The big disadvantage to this system is that it makes it easier to pirate software. But hey, let's be realistic. Hackers and pirates don't care. If you put some protection program in your app, they will find a way to break it. In some cases, upstanding citizens will look for hacks. Especially if they have to go through the twenty page registration process each and every time they click on the app. They will immediately go to Google and look up how to hack a way around such an annoyance. (Or so I hear.)
I think the best way around all that is an app store. I have Intel AppUp. I used it to get Angry Birds up and running. I just registered once and that was it. I can download what I want and uninstall at will. If someone tries to pirate the app by uploading the file folder to a file sharing site, it won't work.
However (didn't see that coming, now did you?) that is an app store's biggest weakness as well. If you can't get the app to work after transferring the file folder, how do you back it up? And no, you can't depend on being able to re-download it. After having installed Win 7, I tried to install Bejeweled 2 that I had downloaded from Popcap. I couldn't play the game because Popcap had lost all my registration information. What if that happens to your copy of Photoshop?

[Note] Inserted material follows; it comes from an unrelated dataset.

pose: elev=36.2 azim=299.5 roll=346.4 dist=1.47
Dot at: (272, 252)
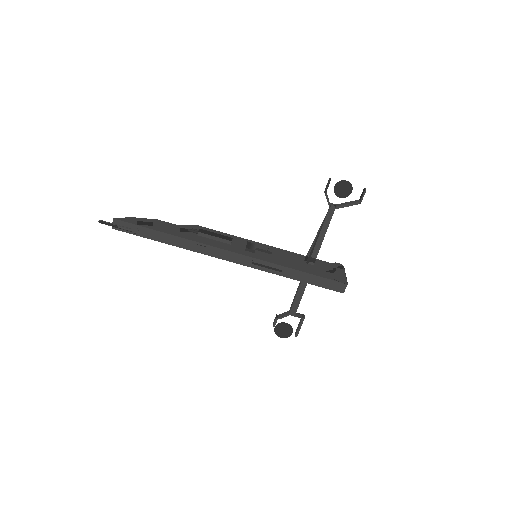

Windows has always had some basic free apps, but some improvement are needed. How about spell check in Word Pad? Or a better GIF filter in MS Paint? Layers, fades, and gradient fills? Just fix the damn transparency bugs.
The one thing that Microsoft should do that they are talking about not doing is an extended public beta testing. With Win 7 MS did what they hadn't done before: get feedback from the everyday user. Granted, up until a few years ago, MS would have had to mail out beta version of software. Only those that had the Technet subscription service could get betas. Just too expensive to mail out to a million people at once. Now that most have high speed internet, it can now be cost effective. Now MS can hear about and fix that MP3 bug before thousands of copies are sold in stores and installed on OEM computers.
If Microsoft had done a public beta test on Vista, there probably never would have been Windows 7.